Overview
Ace of Aces: Wingleader is a two-player aerial combat game published by Nova Game Designs in 1988 that adapts the Ace of Aces picture book game system to World War II fighter combat. Like its WWI predecessor, it uses a pair of books (Allied and Axis) showing cockpit-view illustrations. Players simultaneously select maneuvers, cross-reference page numbers, and navigate to a new shared page representing the combat result. The game models 24 different WWII fighters, including the Me-262 jet.
Components
- 2 flip books (Allied book and Axis book), each containing cockpit-view illustrations with maneuver options and page numbers
- 24 double-sided aircraft cards (representing different WWII fighters with their stats)
- Quick start rules sheet
- Rules booklet (basic, intermediate, and advanced rules)
Setup
- Each player takes one book (Allied or Axis).
- Each player selects an aircraft card representing the fighter they will fly.
- Both players agree on the rules level: Basic, Intermediate, or Advanced.
- Both players open their books to the agreed starting page number.
- Play begins.

━━━━━━━━━━━━━━━━

From the Ace of Aces: Wingleader text above, extract the passage starting at "- Quick start" and ending at "Intermediate, or Advanced.", copied word for word.

━━━━━━━━━━━━━━━━

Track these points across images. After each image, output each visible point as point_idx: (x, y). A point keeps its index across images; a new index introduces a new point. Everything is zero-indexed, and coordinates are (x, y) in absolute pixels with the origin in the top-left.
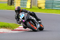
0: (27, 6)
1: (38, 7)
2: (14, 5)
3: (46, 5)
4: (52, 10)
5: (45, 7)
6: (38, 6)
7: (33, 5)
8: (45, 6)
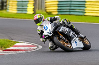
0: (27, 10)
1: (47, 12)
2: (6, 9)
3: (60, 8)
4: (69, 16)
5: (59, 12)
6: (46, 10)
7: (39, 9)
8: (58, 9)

━━━━━━━━━━━━━━━━

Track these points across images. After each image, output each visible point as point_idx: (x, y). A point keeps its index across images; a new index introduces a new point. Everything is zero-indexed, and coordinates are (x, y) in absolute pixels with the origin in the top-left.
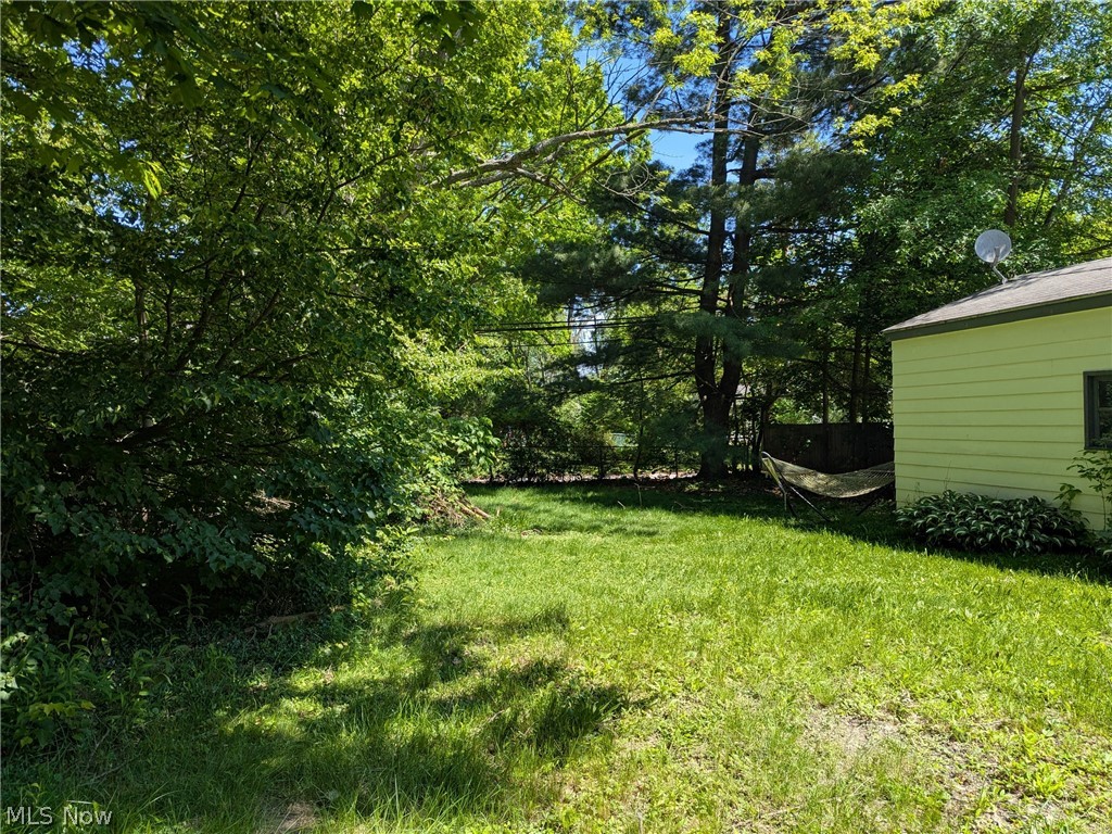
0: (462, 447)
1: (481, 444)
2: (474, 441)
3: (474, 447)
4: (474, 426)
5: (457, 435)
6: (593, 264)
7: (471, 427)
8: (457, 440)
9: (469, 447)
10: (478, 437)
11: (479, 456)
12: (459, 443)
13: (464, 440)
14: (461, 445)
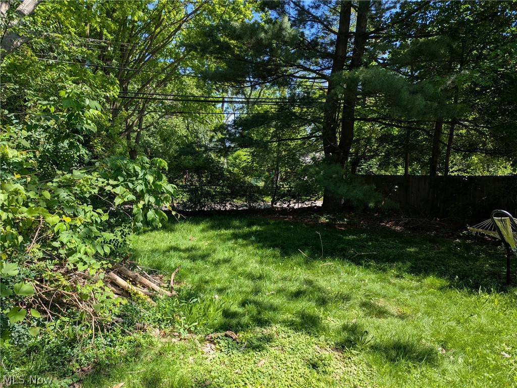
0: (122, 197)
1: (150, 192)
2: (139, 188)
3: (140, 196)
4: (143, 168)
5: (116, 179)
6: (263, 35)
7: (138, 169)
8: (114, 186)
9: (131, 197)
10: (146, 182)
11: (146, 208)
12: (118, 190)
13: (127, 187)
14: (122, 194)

━━━━━━━━━━━━━━━━

* _TASK SOLUTION_
- Quick start rules sheet
- Rules booklet (basic, intermediate, and advanced rules)
Setup
- Each player takes one book (Allied or Axis).
- Each player selects an aircraft card representing the fighter they will fly.
- Both players agree on the rules level: Basic, Intermediate, or Advanced.